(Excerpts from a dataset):
........
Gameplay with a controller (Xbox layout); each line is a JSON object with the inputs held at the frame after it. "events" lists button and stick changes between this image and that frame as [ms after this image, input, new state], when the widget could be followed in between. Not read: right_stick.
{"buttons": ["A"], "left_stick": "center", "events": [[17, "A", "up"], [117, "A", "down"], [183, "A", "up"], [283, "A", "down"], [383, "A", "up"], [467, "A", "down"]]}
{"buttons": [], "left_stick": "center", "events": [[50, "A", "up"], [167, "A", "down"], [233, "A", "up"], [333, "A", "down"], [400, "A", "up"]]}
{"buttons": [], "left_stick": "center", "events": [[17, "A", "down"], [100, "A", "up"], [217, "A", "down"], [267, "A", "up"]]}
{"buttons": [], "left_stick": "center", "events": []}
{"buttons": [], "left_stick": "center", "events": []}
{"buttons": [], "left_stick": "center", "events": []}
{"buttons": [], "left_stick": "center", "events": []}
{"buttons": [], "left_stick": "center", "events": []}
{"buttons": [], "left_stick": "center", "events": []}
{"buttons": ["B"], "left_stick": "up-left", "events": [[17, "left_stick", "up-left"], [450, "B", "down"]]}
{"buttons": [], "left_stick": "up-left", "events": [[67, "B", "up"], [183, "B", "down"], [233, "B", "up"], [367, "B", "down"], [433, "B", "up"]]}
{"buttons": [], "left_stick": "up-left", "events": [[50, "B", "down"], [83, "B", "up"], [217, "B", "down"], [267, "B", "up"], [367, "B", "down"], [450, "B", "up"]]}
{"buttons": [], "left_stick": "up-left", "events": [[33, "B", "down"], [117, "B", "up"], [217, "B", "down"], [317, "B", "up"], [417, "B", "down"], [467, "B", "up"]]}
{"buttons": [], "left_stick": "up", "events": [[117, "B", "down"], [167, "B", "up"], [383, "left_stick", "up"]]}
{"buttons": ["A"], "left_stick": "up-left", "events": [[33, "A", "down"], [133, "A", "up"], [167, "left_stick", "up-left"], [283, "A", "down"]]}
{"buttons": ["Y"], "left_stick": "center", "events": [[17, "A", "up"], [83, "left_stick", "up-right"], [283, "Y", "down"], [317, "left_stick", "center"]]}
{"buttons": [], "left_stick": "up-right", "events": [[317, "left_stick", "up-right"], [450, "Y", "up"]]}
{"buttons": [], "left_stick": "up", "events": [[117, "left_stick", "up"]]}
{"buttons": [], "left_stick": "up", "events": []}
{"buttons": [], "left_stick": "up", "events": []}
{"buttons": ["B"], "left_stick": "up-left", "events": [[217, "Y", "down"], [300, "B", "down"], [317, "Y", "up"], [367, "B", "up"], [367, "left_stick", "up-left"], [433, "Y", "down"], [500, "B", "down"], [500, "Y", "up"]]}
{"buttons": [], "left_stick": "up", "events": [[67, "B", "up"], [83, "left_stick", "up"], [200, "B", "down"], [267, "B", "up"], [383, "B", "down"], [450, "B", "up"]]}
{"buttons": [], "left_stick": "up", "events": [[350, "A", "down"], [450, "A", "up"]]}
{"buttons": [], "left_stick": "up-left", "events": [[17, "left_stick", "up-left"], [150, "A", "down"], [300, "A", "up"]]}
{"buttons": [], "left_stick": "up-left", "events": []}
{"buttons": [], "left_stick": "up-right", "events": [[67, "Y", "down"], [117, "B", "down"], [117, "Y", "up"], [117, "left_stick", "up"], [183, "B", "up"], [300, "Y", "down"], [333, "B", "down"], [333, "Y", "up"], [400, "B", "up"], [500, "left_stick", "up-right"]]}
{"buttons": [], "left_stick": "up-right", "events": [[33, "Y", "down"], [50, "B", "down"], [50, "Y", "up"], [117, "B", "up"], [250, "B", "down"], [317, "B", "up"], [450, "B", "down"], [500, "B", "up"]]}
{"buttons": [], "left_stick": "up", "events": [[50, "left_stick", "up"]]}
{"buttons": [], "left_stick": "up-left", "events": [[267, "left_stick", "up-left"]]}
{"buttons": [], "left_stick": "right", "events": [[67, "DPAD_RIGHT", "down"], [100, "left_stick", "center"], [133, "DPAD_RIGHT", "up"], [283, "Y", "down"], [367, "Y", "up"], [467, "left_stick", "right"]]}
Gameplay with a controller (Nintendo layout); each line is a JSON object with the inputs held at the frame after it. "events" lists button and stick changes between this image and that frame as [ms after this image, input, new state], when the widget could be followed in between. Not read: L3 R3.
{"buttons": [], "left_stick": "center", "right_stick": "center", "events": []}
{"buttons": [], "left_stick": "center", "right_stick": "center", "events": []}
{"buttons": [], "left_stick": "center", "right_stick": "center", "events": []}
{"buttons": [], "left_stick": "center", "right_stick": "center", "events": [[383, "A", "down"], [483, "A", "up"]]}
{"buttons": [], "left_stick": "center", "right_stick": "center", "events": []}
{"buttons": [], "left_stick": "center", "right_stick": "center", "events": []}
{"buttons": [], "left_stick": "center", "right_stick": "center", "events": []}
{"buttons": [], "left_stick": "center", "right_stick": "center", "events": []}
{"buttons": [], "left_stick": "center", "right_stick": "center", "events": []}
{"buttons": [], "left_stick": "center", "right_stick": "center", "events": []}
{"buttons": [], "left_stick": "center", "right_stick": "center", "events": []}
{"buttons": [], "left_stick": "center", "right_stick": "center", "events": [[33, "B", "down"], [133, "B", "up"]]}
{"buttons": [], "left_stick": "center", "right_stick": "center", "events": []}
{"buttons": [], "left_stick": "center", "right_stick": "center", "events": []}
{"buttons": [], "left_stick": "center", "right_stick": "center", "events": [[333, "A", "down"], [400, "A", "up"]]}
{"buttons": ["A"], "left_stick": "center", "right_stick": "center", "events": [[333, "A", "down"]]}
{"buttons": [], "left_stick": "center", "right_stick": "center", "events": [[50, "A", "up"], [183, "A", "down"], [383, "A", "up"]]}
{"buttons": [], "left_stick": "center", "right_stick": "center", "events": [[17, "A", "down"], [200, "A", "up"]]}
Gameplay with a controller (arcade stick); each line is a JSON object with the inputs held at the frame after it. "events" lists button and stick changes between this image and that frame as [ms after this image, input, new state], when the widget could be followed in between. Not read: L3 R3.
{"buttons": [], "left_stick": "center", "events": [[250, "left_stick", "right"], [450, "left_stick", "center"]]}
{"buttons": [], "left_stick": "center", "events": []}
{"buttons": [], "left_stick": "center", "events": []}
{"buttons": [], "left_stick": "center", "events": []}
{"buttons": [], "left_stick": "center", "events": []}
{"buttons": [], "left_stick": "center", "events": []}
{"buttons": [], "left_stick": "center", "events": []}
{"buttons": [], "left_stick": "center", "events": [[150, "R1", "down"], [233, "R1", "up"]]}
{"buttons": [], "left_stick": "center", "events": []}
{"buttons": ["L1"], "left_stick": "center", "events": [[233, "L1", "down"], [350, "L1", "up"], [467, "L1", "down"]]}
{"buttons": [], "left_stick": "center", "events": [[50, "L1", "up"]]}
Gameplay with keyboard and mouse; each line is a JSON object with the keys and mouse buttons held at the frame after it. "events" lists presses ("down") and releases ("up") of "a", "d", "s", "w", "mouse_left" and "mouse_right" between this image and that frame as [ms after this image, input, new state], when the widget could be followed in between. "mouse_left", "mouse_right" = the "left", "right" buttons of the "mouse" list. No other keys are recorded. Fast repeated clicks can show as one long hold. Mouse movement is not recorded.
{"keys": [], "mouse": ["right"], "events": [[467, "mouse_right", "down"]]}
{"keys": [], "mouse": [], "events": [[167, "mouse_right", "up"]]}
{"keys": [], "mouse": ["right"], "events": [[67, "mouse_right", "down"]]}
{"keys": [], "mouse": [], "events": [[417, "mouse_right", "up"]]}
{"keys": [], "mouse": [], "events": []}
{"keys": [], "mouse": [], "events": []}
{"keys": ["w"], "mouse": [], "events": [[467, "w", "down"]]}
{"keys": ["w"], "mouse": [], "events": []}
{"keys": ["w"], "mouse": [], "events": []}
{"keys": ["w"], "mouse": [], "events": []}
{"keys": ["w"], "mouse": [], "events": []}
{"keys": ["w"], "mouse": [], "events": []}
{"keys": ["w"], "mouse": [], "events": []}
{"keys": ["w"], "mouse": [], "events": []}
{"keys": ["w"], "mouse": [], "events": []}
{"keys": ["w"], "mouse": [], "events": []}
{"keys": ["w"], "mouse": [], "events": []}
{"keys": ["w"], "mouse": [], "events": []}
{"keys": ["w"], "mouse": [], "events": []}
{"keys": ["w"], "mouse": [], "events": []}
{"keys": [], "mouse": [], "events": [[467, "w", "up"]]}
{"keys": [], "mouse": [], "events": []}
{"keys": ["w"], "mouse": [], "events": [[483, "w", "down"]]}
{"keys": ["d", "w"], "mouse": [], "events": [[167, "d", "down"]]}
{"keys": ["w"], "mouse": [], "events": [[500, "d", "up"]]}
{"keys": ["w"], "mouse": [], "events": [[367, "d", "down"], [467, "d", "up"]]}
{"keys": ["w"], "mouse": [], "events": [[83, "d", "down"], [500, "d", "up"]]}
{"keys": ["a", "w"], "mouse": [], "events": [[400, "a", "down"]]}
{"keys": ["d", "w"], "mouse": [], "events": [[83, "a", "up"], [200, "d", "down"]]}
........
From the data above, copy every line where "controller" appears.

Gameplay with a controller (Xbox layout); each line is a JSON object with the inputs held at the frame after it. "events" lists button and stick changes between this image and that frame as [ms after this image, input, new state], when the widget could be followed in between. Not read: right_stick.
Gameplay with a controller (Nintendo layout); each line is a JSON object with the inputs held at the frame after it. "events" lists button and stick changes between this image and that frame as [ms after this image, input, new state], when the widget could be followed in between. Not read: L3 R3.
Gameplay with a controller (arcade stick); each line is a JSON object with the inputs held at the frame after it. "events" lists button and stick changes between this image and that frame as [ms after this image, input, new state], when the widget could be followed in between. Not read: L3 R3.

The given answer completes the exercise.